Wściekle dobre ptaki - wrażenia z seansu "Angry Birds"
Gdy już myślałem, że po filmie o ludkach Lego nic mnie nie zdziwi, dostałem pełnometrażową ekranizację mobilnej gierki Angry Birds. Zdziwiła mnie za to jej jakość. Pozytywnie.

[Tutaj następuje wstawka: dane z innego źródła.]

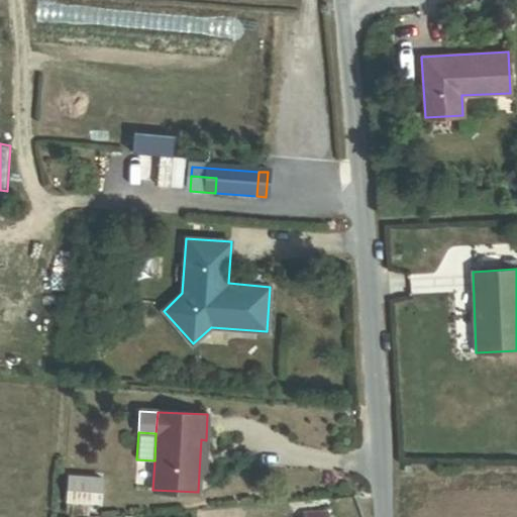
[(101,505),(103,477),(67,474),(65,503),(101,505)]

Nie tak dawno temu miałem okazję obejrzeć ekranizację Ratchet & Clank i cóż mogę powiedzieć. Nie był to najlepszy film animowany jaki widziałem. Nie był to też najlepszy film na podstawie gry wideo. Po prostu nie był on delikatnie mówiąc najlepszy. Skoro Hollywood nie poradziło sobie z tak wdzięcznym tematem jak przygody pociesznego Lombaksa i komediowego samograja - Kapitana Qwarka - to jak miało podołać z anonimowymi i płaskimi (dosłownie i w przenośni) wściekłymi ptakami? No właśnie, moje negatywne nastawienie potęgowane przez rozwrzeszczaną dziecięcą widownię w kinie prysnęło jednak niczym rozbijana z procy szyba.Pierwsza sekwencja była nawet zabawna, później poziom się utrzymywał, z miejscami na okazjonalne parsknięcia śmiechem i kilkukrotne "WTF, to takie coś przeszło w filmie dla dzieci?". I nie mówię tutaj o scenie sikania do jeziora, w którym przed chwilą kąpali się bohaterowie (i która rozbawiła do łez moich smarkatych sąsiadów), a dosyć jednoznaczne teksty o niepołykaniu czy mistrzowską scenkę zwieńczoną słowami "a kolację da wam tatuś" (sami zobaczcie). Najfajniejsze we wściekłych ptakach jest jednak to, że film w gruncie rzeczy opowiada o... dobrych ptakach. I jednym wściekłym, charakterystycznym Czerwonym, który zdaniem innych ma problemy z panowaniem nad agresją. A jego zdaniem inni mają po prostu problem ze szczerością.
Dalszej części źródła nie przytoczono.